## AUSGEWÄHLTER TEXTAUSZUG
━━━━━━━━━━━━━━━━━━━━━━━━━━━━━━

AutorInnengruppe, „Festspiele für Lobbyisten“, „SPIEGEL“ Nr. 20/9.5.2020, S. 66-67.

„Welche Menschen glauben an Verschwörungstheorien?
Eine Erklärung ist: Kontrollverlust verstärkt, dass Menschen überall Verschwörungen wittern. Das sind Situationen, in denen wir uns machtlos und ausgeliefert fühlen. Es ist ein grundlegendes Bedürfnis des Menschen, die Kontrolle zu behalten. Wenn Menschen dieses nicht befriedigen können, tendieren sie eher dazu, lose Punkte zu Mustern zu verbinden. Da sind wir dann bei einer Verschwörungserzählung. (...) Spielen auch politische Ansichten eine Rolle? Ja. Menschen, die sich politisch rechts einordnen, glauben eher an Verschwörungen. Die Menschen, die in Großbritannien für den Brexit gestimmt haben, gehen eher von Verschwörungen aus.“

Die Psychologin Pia Lamberty im Gespräch mit „Frankfurter Allgemeine Sonntagszeitung („FAS“), 10.5.2020, S. 10.

„Die Verachtung des ‚seelenlosen Rationalismus’ wirkt nur darum negativ, weil sie noch Volldampf voraus gegen den Rationalismus bedeutet, während längst der Augenblick gekommen ist, aus allen Kräften Gegendampf zu geben.“

Thomas Mann, Tagebucheintrag vom 16.3.1935 (im Schweizer Exil).

Vernünftig ist, wenn aus der Geschichte, aber auch aus den Fehlern der jüngeren Vergangenheit gelernt wird; wenn nach Maßgabe kritischer Vernunft die menschlichen Lebensbedingungen sozial, friedlich, demokratisch und ökologisch sinnvoll gestaltet werden – im Bewußtsein einer global verbundenen Gemeinschaft. In diese Tendenz läßt sich einordnen, daß in den Hamburger Koalitionsverhandlungen zwischen SPD und Grünen vereinbart worden ist, daß die Hochschulen in naher Zukunft einen jährlichen Ausgleich von maximal zwei Prozent für Tarifsteigerungen und Inflation und zusätzlich weitere Mittel für Gebäudesanierungen und Neubauten erhalten sollen. Das gleicht zwar immer noch nicht die vorhandenen und gehäuften Defizite aus, ist aber ein positives Ergebnis entsprechender Kontroversen, die von den Hochschulen ausgeführt worden sind.

━━━━━━━━━━━━━━━━━━━━━━━━━━━━━━

Schreiben Sie den Textauszug von „Eine Erklärung ist: Kontrollverlust“ bis einschließlich „10.5.2020, S. 10.“ neu und setzen Sie dabei „Intrigen“ an die Stelle von „Verschwörungen“.

(In einem Datensatz aufgeführte Einträge)
━━━━━━━━━━━━━━━━━━━━━━━━━━━━━━

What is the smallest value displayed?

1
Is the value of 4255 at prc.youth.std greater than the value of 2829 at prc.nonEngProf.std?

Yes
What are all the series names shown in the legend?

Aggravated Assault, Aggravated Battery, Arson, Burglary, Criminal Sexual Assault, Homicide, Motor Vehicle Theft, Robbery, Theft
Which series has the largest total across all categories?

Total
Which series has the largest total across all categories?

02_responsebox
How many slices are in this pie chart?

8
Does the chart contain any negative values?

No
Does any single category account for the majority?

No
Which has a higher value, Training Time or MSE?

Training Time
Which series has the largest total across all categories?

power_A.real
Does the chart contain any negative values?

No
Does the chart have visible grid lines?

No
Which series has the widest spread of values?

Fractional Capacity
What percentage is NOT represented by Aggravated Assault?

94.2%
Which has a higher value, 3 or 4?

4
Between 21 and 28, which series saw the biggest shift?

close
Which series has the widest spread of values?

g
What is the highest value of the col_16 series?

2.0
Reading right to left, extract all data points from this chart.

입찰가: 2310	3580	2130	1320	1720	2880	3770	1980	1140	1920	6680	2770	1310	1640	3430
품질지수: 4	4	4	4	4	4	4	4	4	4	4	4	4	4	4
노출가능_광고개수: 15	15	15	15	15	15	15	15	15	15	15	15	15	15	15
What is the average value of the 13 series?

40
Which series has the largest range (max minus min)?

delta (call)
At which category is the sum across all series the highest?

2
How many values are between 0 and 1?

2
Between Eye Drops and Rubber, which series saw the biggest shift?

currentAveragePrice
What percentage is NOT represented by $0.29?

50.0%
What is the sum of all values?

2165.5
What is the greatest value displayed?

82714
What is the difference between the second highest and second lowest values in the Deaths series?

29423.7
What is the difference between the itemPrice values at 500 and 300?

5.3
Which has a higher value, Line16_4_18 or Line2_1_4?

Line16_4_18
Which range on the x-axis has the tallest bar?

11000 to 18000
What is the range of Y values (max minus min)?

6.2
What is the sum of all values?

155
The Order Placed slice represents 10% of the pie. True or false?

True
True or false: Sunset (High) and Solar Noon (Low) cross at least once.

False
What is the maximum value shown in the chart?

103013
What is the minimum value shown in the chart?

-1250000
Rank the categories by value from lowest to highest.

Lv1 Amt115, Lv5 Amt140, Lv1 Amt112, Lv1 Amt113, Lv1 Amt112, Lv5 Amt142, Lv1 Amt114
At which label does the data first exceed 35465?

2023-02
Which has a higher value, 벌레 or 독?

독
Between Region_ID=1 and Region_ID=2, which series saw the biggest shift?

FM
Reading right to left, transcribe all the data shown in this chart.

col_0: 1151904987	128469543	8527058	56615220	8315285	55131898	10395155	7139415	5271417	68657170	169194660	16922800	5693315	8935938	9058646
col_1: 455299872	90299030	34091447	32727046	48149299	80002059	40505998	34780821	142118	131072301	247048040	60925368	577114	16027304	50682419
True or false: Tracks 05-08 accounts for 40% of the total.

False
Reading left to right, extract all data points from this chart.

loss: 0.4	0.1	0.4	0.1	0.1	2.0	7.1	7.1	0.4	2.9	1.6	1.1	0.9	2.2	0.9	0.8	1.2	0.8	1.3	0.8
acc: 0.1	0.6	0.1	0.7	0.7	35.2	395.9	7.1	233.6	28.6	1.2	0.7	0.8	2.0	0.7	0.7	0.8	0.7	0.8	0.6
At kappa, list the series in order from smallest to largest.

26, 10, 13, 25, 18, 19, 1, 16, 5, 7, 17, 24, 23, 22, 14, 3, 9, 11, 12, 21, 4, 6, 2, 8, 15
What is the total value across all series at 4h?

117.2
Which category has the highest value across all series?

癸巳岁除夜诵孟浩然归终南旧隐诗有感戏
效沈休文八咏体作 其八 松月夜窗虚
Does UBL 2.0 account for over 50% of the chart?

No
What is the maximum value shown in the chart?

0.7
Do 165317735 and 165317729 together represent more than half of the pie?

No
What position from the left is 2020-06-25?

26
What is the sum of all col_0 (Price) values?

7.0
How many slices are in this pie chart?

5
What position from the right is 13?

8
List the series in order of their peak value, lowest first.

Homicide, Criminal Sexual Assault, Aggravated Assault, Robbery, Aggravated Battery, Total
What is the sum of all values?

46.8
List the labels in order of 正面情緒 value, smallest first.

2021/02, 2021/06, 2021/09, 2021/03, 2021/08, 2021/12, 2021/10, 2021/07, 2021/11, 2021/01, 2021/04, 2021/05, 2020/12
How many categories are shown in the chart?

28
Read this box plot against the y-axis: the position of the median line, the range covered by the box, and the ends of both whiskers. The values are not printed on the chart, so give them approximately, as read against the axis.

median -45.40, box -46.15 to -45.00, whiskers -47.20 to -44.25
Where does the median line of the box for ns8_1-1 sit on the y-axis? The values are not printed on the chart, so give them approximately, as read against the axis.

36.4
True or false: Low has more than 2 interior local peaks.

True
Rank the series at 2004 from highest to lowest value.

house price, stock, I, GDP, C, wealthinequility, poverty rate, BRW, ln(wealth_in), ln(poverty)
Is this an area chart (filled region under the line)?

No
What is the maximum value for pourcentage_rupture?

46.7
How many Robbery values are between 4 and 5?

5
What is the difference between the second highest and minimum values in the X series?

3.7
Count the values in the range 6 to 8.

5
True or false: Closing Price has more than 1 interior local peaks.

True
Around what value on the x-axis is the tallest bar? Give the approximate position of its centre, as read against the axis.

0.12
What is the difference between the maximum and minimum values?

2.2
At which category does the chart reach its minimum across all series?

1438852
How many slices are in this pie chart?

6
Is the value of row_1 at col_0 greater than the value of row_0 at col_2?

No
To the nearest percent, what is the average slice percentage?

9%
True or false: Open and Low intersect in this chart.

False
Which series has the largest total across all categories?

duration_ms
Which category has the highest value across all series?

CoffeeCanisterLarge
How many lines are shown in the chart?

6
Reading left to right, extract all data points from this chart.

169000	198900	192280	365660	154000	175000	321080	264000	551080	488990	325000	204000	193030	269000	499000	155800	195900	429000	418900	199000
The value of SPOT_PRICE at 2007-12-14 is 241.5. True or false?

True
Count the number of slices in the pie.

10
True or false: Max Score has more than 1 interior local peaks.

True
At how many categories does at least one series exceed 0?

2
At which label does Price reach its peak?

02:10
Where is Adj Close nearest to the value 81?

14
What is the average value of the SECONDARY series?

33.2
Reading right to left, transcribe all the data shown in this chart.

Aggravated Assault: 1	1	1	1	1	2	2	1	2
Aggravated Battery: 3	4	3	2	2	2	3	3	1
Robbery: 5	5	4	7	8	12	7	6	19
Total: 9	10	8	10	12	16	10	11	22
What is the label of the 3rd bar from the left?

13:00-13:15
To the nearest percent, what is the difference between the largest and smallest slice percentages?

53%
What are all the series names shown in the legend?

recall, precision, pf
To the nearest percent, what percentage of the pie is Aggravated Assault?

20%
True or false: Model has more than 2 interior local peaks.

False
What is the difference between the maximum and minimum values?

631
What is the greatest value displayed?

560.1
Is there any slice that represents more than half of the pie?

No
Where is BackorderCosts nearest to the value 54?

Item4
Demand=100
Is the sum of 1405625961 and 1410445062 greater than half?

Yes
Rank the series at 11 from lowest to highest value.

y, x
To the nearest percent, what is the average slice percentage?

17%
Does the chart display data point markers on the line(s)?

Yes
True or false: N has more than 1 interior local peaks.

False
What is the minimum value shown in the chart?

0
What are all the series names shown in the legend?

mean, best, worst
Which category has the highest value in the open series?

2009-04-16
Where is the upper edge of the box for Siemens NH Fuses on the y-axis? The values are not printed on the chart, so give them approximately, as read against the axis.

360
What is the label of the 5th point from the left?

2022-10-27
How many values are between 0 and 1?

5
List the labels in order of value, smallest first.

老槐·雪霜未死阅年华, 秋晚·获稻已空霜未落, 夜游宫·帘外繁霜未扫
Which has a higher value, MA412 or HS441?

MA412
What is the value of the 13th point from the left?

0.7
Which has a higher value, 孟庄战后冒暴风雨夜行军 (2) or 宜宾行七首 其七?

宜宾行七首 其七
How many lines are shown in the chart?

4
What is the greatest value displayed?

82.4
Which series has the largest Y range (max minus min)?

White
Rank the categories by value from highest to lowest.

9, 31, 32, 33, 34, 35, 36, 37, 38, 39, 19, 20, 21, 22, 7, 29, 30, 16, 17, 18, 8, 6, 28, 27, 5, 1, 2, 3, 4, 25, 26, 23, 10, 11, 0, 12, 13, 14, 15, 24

━━━━━━━━━━━━━━━━━━━━━━━━━━━━━━

## ERGEBNIS DER ÜBUNG
Eine Erklärung ist: Kontrollverlust verstärkt, dass Menschen überall Intrigen wittern. Das sind Situationen, in denen wir uns machtlos und ausgeliefert fühlen. Es ist ein grundlegendes Bedürfnis des Menschen, die Kontrolle zu behalten. Wenn Menschen dieses nicht befriedigen können, tendieren sie eher dazu, lose Punkte zu Mustern zu verbinden. Da sind wir dann bei einer Verschwörungserzählung. (...) Spielen auch politische Ansichten eine Rolle? Ja. Menschen, die sich politisch rechts einordnen, glauben eher an Intrigen. Die Menschen, die in Großbritannien für den Brexit gestimmt haben, gehen eher von Intrigen aus.“

Die Psychologin Pia Lamberty im Gespräch mit „Frankfurter Allgemeine Sonntagszeitung („FAS“), 10.5.2020, S. 10.